Camera settings data:

******

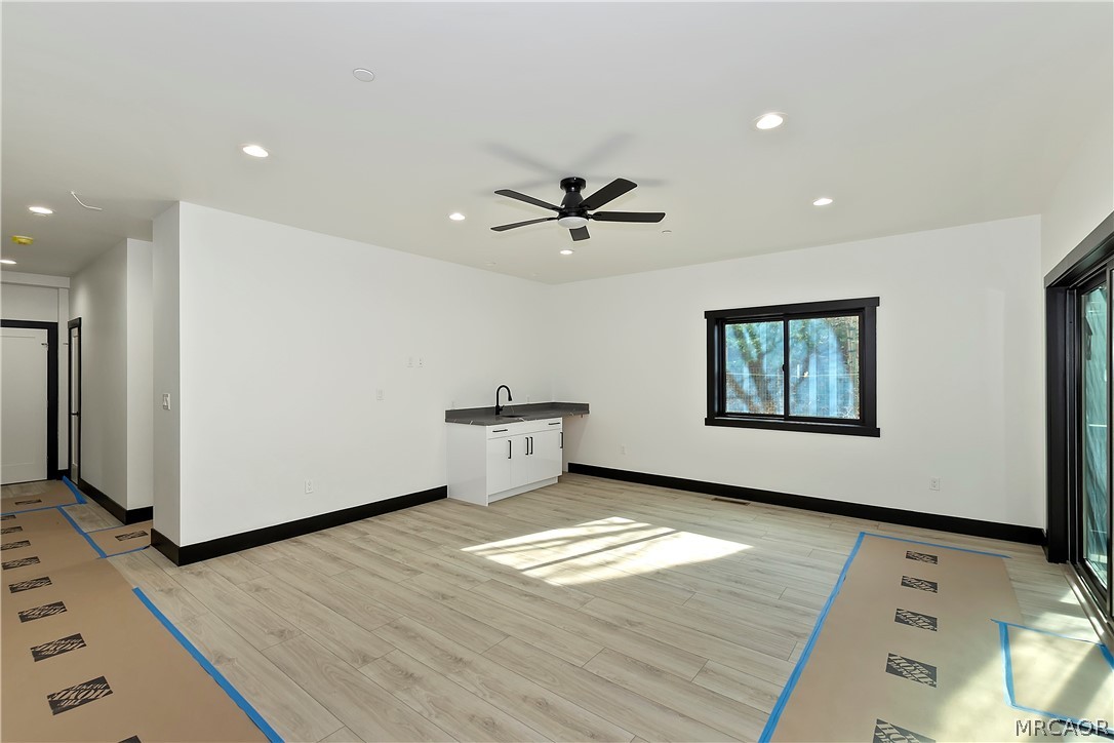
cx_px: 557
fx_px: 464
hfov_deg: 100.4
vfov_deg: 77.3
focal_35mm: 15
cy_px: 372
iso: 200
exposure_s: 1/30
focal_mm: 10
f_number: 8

******

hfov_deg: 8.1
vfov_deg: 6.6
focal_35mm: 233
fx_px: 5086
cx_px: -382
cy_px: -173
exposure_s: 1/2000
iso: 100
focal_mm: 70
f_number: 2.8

******

◆ **Job item**:
Repeat exactly the lines above from the one with "hfov_deg: 100.4" up to and including the one with "f_number: 8". No other line belongs in the reply.

◆ **The completed task**:
hfov_deg: 100.4
vfov_deg: 77.3
focal_35mm: 15
cy_px: 372
iso: 200
exposure_s: 1/30
focal_mm: 10
f_number: 8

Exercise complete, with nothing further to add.